DATE: THURSDAY, March 31, 1994                   TAG: 9403310309
SECTION: NATIONAL/INT                    PAGE: A-1   EDITION: METRO 
SOURCE: By CHET CURRIER ASSOCIATED PRESS
DATELINE: NEW YORK                                LENGTH: Medium


MARKET PLUNGES AGAIN

DESPITE THE GLOOM, some Wall Street experts say the stock market's skid may only be a long-overdue correction.

For the first time in 31/2 years, a generation of investors accustomed to prospering in stocks and mutual funds is faced with what looks like a serious market decline.

In the past two months, the Dow Jones average of 30 industrial stocks, Wall Street's oldest and best known indicator, has tumbled 350 points, or about 9 percent.

The stock market continued its plunge Wednesday, with the Dow falling more than 72 points to 3,626.75, bringing its loss for the week so far to nearly 148 points. The skid follows a nearly 121-point loss last week.

Mutual funds, which in recent years have become the most popular way for Americans to put their money to work in the stock market, are now, in many cases, reporting a shift toward redemptions - investors cashing out. That trend, if it persists, could put added pressure on the market.

``To novice investors, this must seem like one perverse stock market,'' says James Stack, who writes an investment letter called the InvesTech Market Analyst.

``Here we are, three years into a recovery with the economic party finally kicking into high gear and no possibility of a recession. And how's the stock market react?
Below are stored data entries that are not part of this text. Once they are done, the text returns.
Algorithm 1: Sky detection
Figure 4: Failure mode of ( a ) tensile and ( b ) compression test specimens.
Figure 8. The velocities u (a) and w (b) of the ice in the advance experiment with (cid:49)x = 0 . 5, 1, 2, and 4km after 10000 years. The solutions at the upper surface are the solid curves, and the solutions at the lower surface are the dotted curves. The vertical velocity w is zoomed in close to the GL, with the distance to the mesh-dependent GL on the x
It rolls over and plays dead.''

Still, the stock market's early 1994 drop remains modest by the standards of past shakeouts on Wall Street.
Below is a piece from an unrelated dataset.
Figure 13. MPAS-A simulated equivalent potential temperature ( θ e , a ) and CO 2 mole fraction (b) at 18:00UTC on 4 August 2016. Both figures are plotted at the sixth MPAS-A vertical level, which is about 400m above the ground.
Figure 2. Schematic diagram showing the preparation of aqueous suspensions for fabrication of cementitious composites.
In the crash of 1987, for instanIce, the Dow fell more than 22 percent in a single day, and 36 percent over a stretch of eight weeks.

The last certified bear market for stocks, from mid-July to mid-October 1990, knocked 21 percent off the Dow, from just under 3,000 to 2,365.

On the one hand, the situation prompts concern that bond and stock traders may be detecting future economic problems that aren't yet visible to even the expert eye.

On the other, it raises questions about what sort of bear market might hit Wall Street even in the absence of a recession - as happened in '87 and on two occasions in the '60s.

In theory at least, a sudden loss of enthusiasm for mutual funds could jolt the markets by removing a major source of demand for stocks and bonds, even if the producing and consuming economy remains healthy.

Most analysts agree that any drop in stock prices that isn't tied to any major economic problems will likely prove to be temporary.

But that leaves unanswered the question of whether the economy is really as healthy as it has looked lately.

If it is, many analysts argue, it should stand up without much harm to two recent credit-tightening moves by the Federal Reserve, intended as preventive medicine against a resurgence of inflation. ``The inflation fear is overdone, in our view,'' says Carol Stone, an economist at Nomura Securities International in New York.

Among all the possibilities, many Wall Streeters still believe the market is simply undergoing a long-due correction, or temporary rentrenchment that works off excess enthusiasm by instilling a healthy dose of fear.